“My family moved to the US when I was 8. Growing up, I mostly had white friends, maybe because I went to a predominately white school? I remember how everyone would say, “You’re basically white but you just have dark skin. Your true white self is hiding underneath.” I was confused but I thought yay, I’m a white girl! I fit in. I think I was trying to surround myself with people I wanted to be like. I didn’t think that Indian culture was worth celebrating when I first came here because no one else celebrated it.
Then, we would visit my cousin in Chicago and I would get a culture shock seeing the thriving Indian community there. Sometimes I wonder: am I really Indian enough? No, not to the people back in India. Am I really American enough? No, I wasn’t born here. I will always be different. I think people here appreciate my Indian heritage. They don’t truly understand the culture, but it’s exciting for them because it’s “exotic” and new. People in India view being an Indian American like that too; like something exciting and newsworthy, but it’s Indian Americans that kind of walk in between the lines and try to fit in with either side.
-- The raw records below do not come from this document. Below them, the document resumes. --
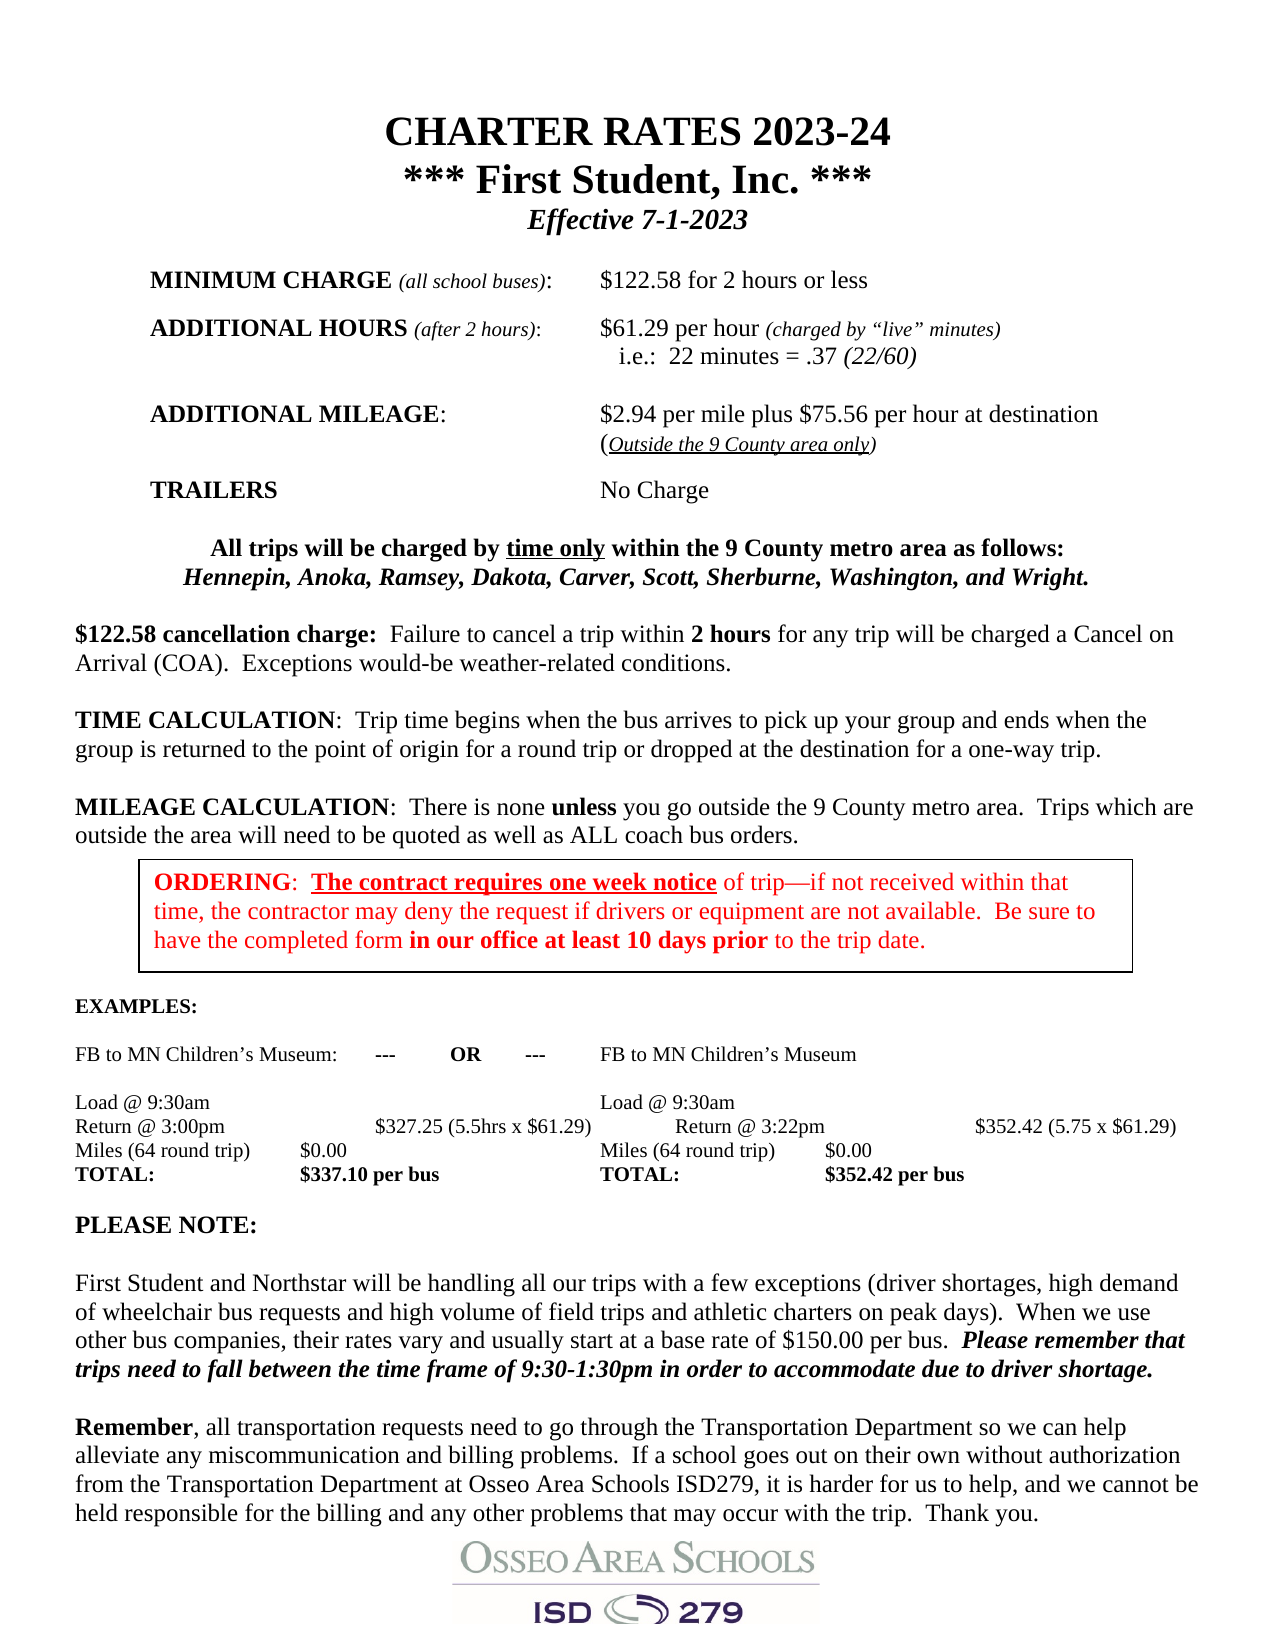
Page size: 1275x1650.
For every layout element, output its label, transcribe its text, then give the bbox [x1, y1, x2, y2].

text Effective 7-1-2023 [75, 202, 1200, 236]
text MINIMUM CHARGE (all school buses): $122.58 for 2 hours or less [75, 265, 1200, 293]
text Return @ 3:00pm $327.25 (5.5hrs x $61.29) Return @ 3:22pm $352.42 (5.75 x $61.29) [75, 1114, 1200, 1138]
text *** First Student, Inc. *** [75, 154, 1200, 202]
text Remember, all transportation requests need to go through the Transportation Department so we can help alleviate any miscommunication and billing problems. If a school goes out on their own without authorization from the Transportation Department at Osseo Area Schools ISD279, it is harder for us to help, and we cannot be held responsible for the billing and any other problems that may occur with the trip. Thank you. [75, 1412, 1200, 1527]
text FB to MN Children’s Museum: --- OR --- FB to MN Children’s Museum [75, 1042, 1200, 1066]
text All trips will be charged by time only within the 9 County metro area as follows: [75, 533, 1200, 562]
text PLEASE NOTE: [75, 1210, 1200, 1239]
text First Student and Northstar will be handling all our trips with a few exceptions (driver shortages, high demand of wheelchair bus requests and high volume of field trips and athletic charters on peak days). When we use other bus companies, their rates vary and usually start at a base rate of $150.00 per bus. Please remember that trips need to fall between the time frame of 9:30-1:30pm in order to accommodate due to driver shortage. [75, 1268, 1200, 1383]
text Miles (64 round trip) $0.00 Miles (64 round trip) $0.00 [75, 1138, 1200, 1162]
text Hennepin, Anoka, Ramsey, Dakota, Carver, Scott, Sherburne, Washington, and Wright. [75, 562, 1200, 591]
text MILEAGE CALCULATION: There is none unless you go outside the 9 County metro area. Trips which are outside the area will need to be quoted as well as ALL coach bus orders. [75, 792, 1200, 849]
text TOTAL: $337.10 per bus TOTAL: $352.42 per bus [75, 1162, 1200, 1186]
picture [450, 1541, 820, 1623]
text ADDITIONAL HOURS (after 2 hours): $61.29 per hour (charged by “live” minutes) [75, 313, 1200, 341]
text ADDITIONAL MILEAGE: $2.94 per mile plus $75.56 per hour at destination [150, 399, 1200, 428]
text EXAMPLES: [75, 994, 1200, 1018]
text TIME CALCULATION: Trip time begins when the bus arrives to pick up your group and ends when the group is returned to the point of origin for a round trip or dropped at the destination for a one-way trip. [75, 706, 1200, 763]
text Load @ 9:30am Load @ 9:30am [75, 1090, 1200, 1114]
text CHARTER RATES 2023-24 [75, 107, 1200, 154]
text i.e.: 22 minutes = .37 (22/60) [75, 341, 1200, 370]
text $122.58 cancellation charge: Failure to cancel a trip within 2 hours for any trip will be charged a Cancel on Arrival (COA). Exceptions would-be weather-related conditions. [75, 619, 1200, 677]
text TRAILERS No Charge [75, 476, 1200, 504]
text (Outside the 9 County area only) [600, 428, 1200, 456]
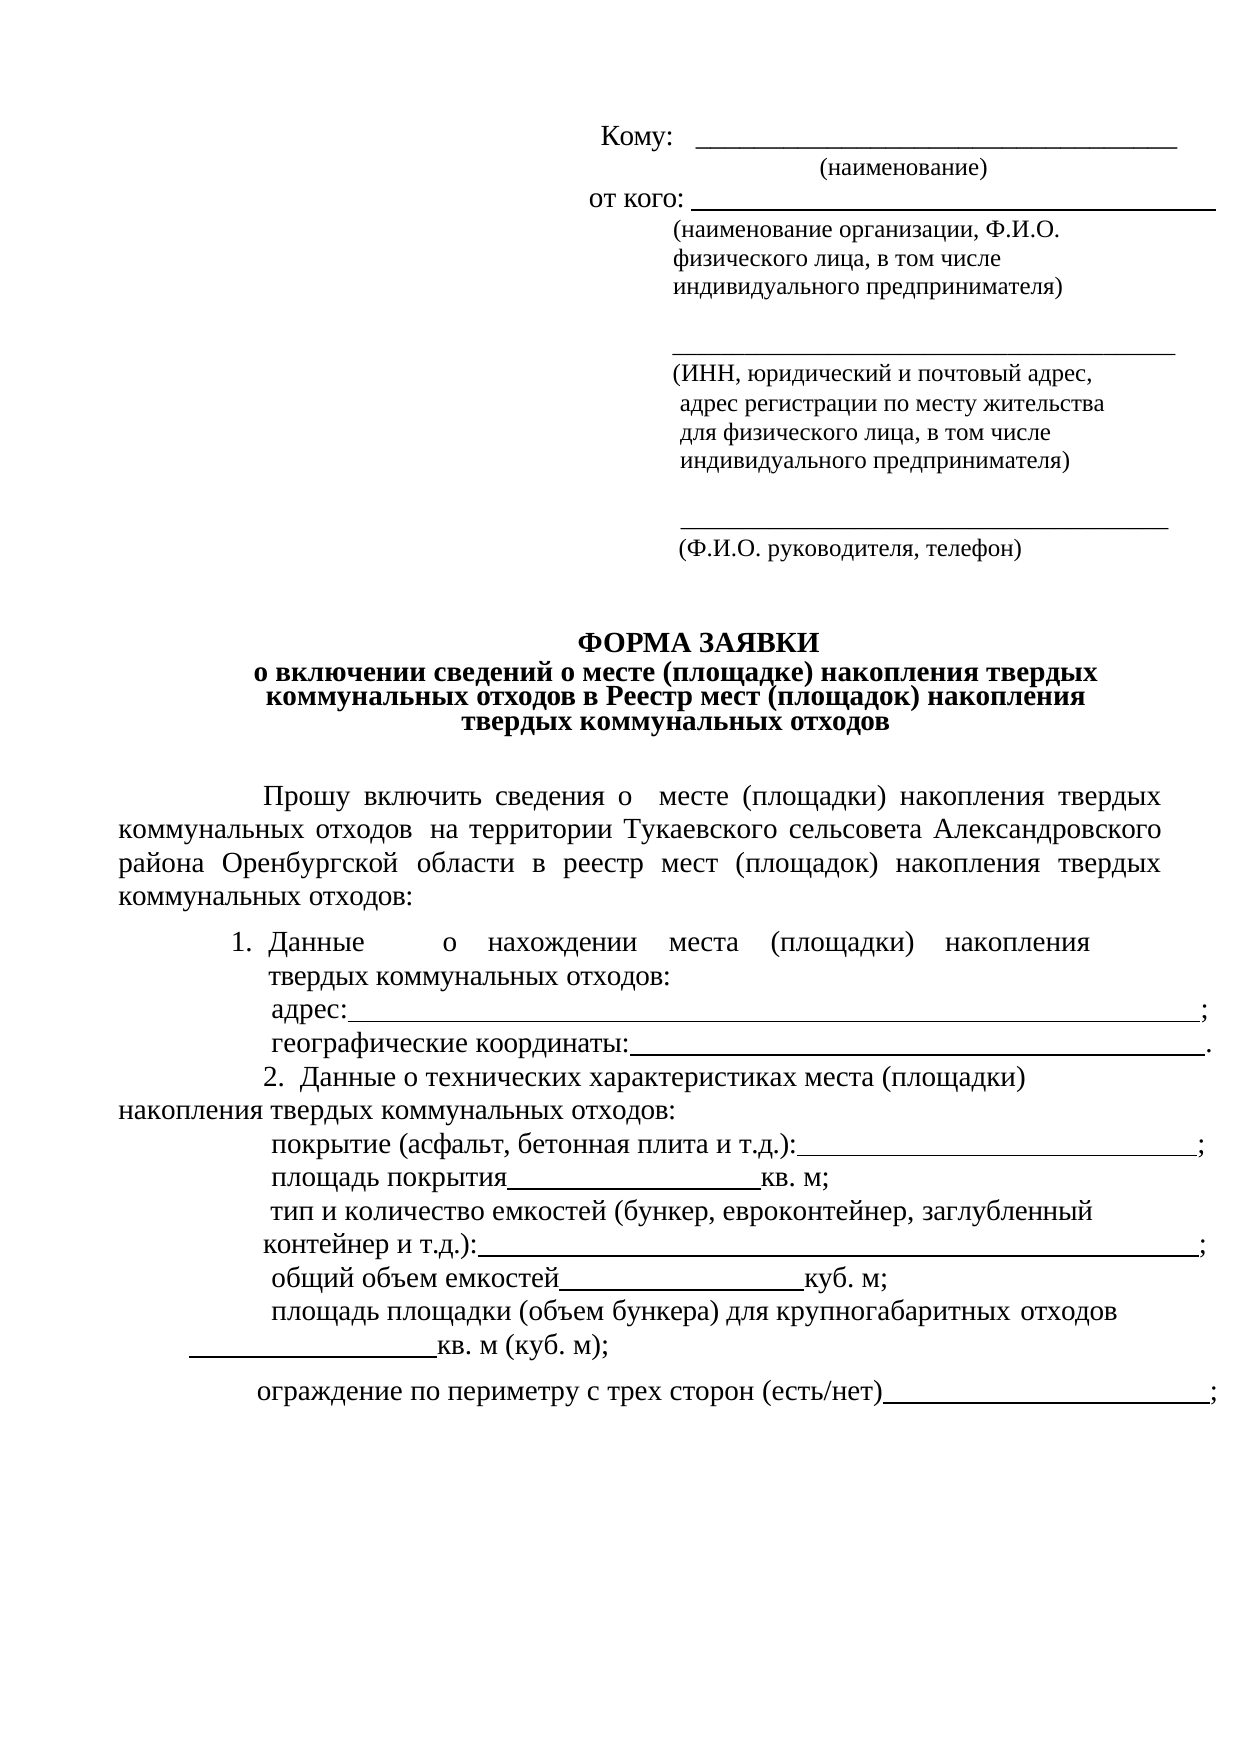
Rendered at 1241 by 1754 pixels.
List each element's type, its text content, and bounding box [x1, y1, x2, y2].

text адрес: ; [118, 992, 1181, 1025]
list тип и количество емкостей (бункер, евроконтейнер, заглубленный контейнер и т.д.): ; [263, 1193, 1162, 1260]
list Данные о нахождении места (площадки) накопления твердых коммунальных отходов: [231, 924, 1162, 992]
text кв. м (куб. м); [189, 1327, 1181, 1361]
text (ИНН, юридический и почтовый адрес, [672, 357, 1181, 388]
text от кого: [581, 180, 1181, 214]
text площадь покрытия кв. м; [118, 1159, 1181, 1193]
subtitle ФОРМА ЗАЯВКИ [118, 629, 1117, 658]
text ограждение по периметру с трех сторон (есть/нет) ; [118, 1373, 1181, 1407]
text (Ф.И.О. руководителя, телефон) [678, 532, 1181, 562]
text покрытие (асфальт, бетонная плита и т.д.): ; [118, 1126, 1181, 1159]
list Данные о технических характеристиках места (площадки) накопления твердых коммунальных отходов: [118, 1059, 1162, 1126]
text площадь площадки (объем бункера) для крупногабаритных отходов [118, 1293, 1181, 1327]
text (наименование организации, Ф.И.О. физического лица, в том числе индивидуального предпринимателя) [673, 214, 1181, 300]
text _______________________________________ [118, 503, 1181, 532]
text (наименование) [819, 152, 1181, 180]
text общий объем емкостей куб. м; [118, 1260, 1181, 1293]
text о включении сведений о месте (площадке) накопления твердых коммунальных отходов в Реестр мест (площадок) накопления твердых коммунальных отходов [237, 661, 1114, 737]
text географические координаты: . [118, 1025, 1181, 1059]
text Прошу включить сведения о месте (площадки) накопления твердых коммунальных отходов на территории Тукаевского сельсовета Александровского района Оренбургской области в реестр мест (площадок) накопления твердых коммунальных отходов: [118, 778, 1162, 912]
text Кому: _________________________________ [588, 118, 1181, 152]
text __________________________________________ [672, 301, 1181, 357]
text адрес регистрации по месту жительства для физического лица, в том числе индивидуального предпринимателя) [679, 388, 1118, 474]
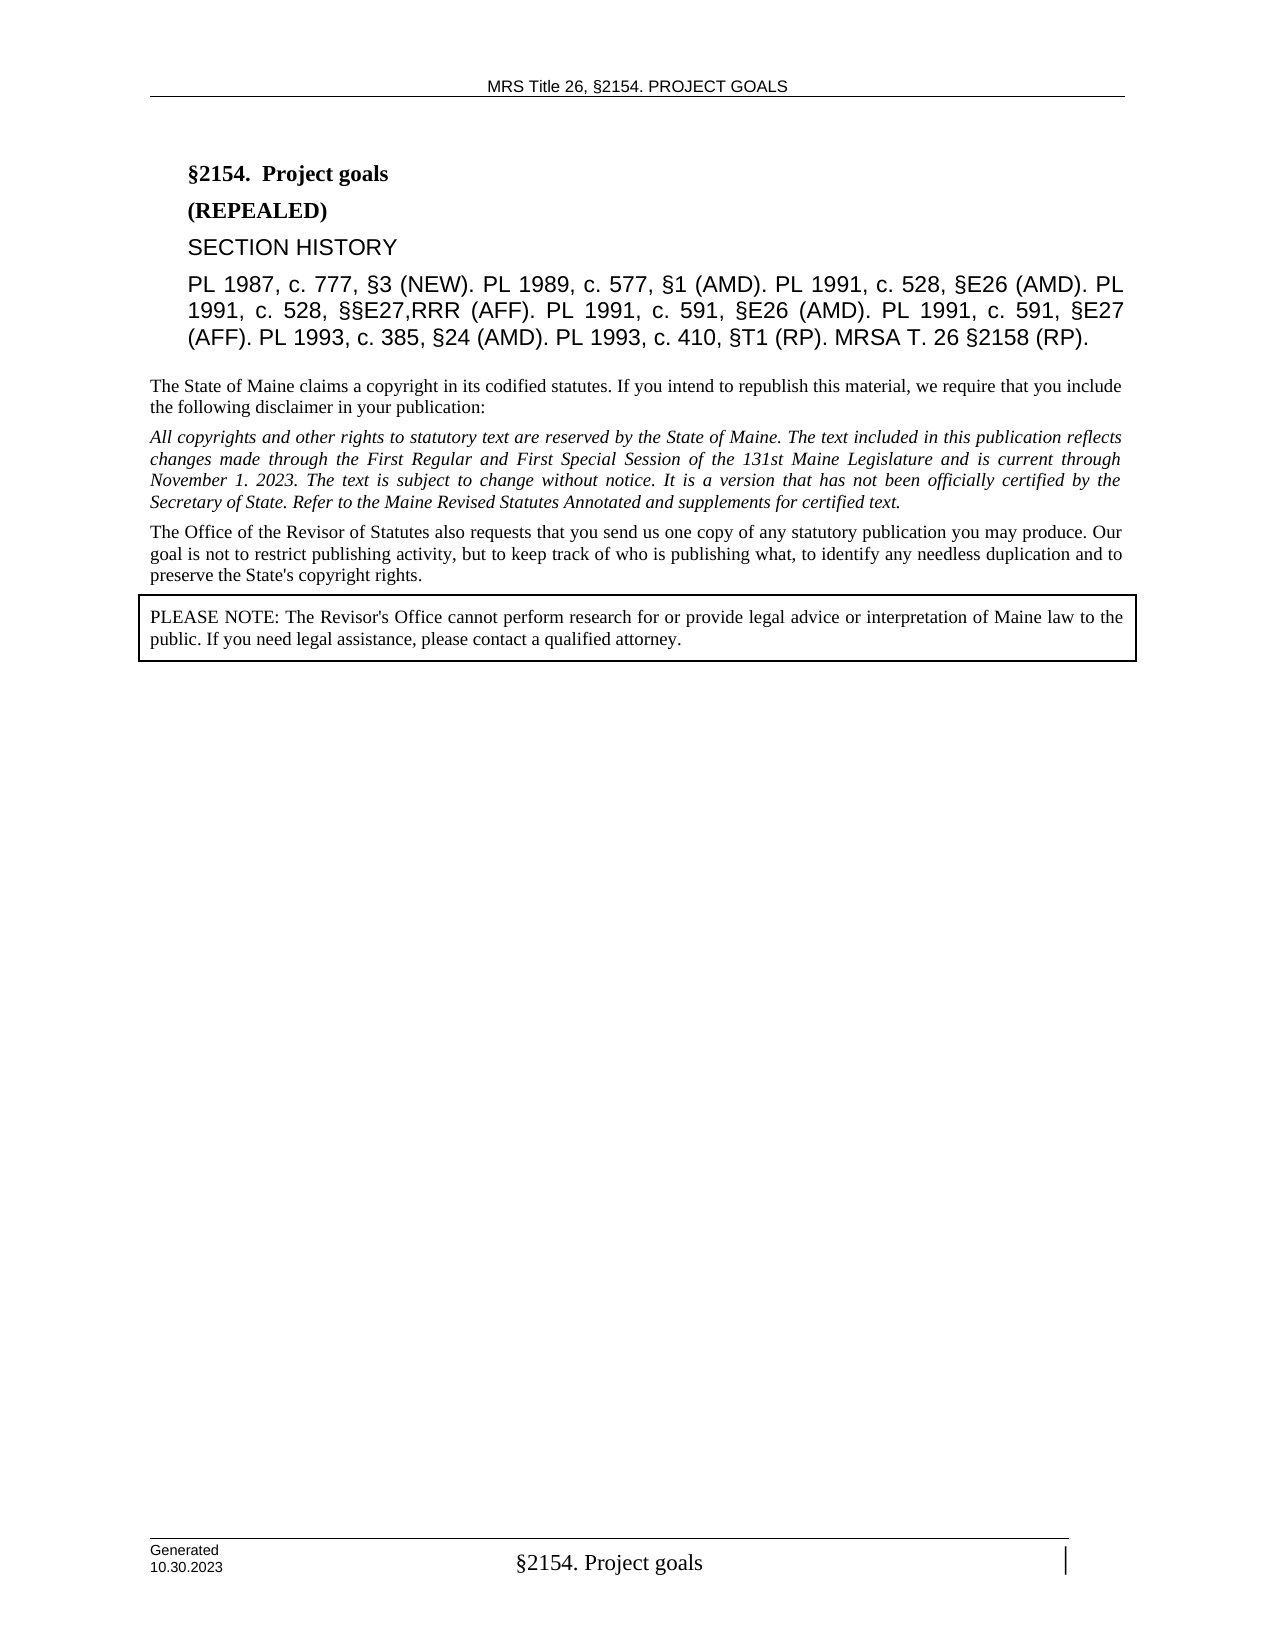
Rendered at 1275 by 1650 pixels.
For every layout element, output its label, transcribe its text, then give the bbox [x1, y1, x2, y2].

text The State of Maine claims a copyright in its codified statutes. If you intend to republish this material, we require that you include the following disclaimer in your publication: [150, 375, 1125, 418]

Some pick a side and have the best experiences, but, a lot of us get stuck trying to fit into both, and eventually end up becoming their own category. A category where you don’t have to be Indian enough or American enough--you are yourself and that’s enough.
I joined ASPIRE this year so I could meet new people like me. I met my mentor, Asha, and she is the first Indian friend I’ve made at the University. In this big world of unknowns, I’m glad I found a place to be me. I wouldn’t trade being in ASPIRE for anything else."